Ancelotti’s failings in the eyes of tifosi, meanwhile, were amplified by his strong links to Milan and Roma. The coach would later question the extent of Juventus fans’ hostility towards him – “I coached here for two years, and my relationship with the fans was fine,” he remarked in 2015 – but Juve director Umberto Agnelli seemed to think otherwise. “The reason for Ancelotti’s departure,” he told reporters after the sacking, “is that it is difficult to work in a city where the great part of the fans and the Press are against you.”

The rancour of the club’s fans at his appointment had strengthened with every defeat, and Ancelotti’s difficulties were compounded by his seeming incompatibility with the Juventus hierarchy. “It was a new ecosystem for me and I never felt comfortable,” he noted in Il Mio Albero di Natale. “I was just a cog in a machine.”

And then, of course, there was Lippi, the charismatic tactician who had achieved so much in his spell in charge of the Bianconeri and whose shadow loomed large over Ancelotti’s reign at the club. There was a sense of unfinished business between Lippi and Juventus and, as the vultures circled around Ancelotti, the Viareggio native’s return to the club became one of the worst-kept secrets in Italian football. “Lippi has a great desire to do the job,” Agnelli admitted in the immediate aftermath of Ancelotti’s departure.

Alessio Tacchinardi, who played under Ancelotti at Juve, disputes the notion that the coach failed in Turin. “I completely reject such a definition,” he commented. “I still remember how well he handled the group, his great game plans and his handling of Alessandro Del Piero after his horrible knee injury.”

The defender contends that Ancelotti was plagued by simple bad luck throughout his time at the club.

His two years were not blessed with luck – that’s for sure. There was that storm in Perugia, and then a one-off performance by Hidetoshi Nakata for Roma at the Stadio delle Alpi. Even the fans took to him, despite there having been a few banners and things against him early on.

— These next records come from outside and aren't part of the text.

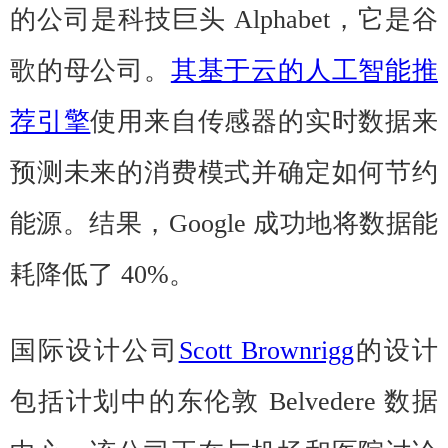
的公司是科技巨头 Alphabet，它是谷
歌的母公司。
其基于云的人工智能推
荐引擎
使用来自传感器的实时数据来
预测未来的消费模式并确定如何节约
能源。结果，Google 成功地将数据能
耗降低了 40%。
国际设计公司
Scott Brownrigg
的设计
包括计划中的东伦敦 Belvedere 数据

The famously sanguine Ancelotti, meanwhile, would use his chastening spell with Juventus as a learning experience on the path to a hugely successful managerial career. “I learned so much at this club,” he said as he prepared to lead Real Madrid into their Champions League tie with Juve in 2015. “I had problems with some sections of the support, but what can I say? The two years I spent here helped me to grow.”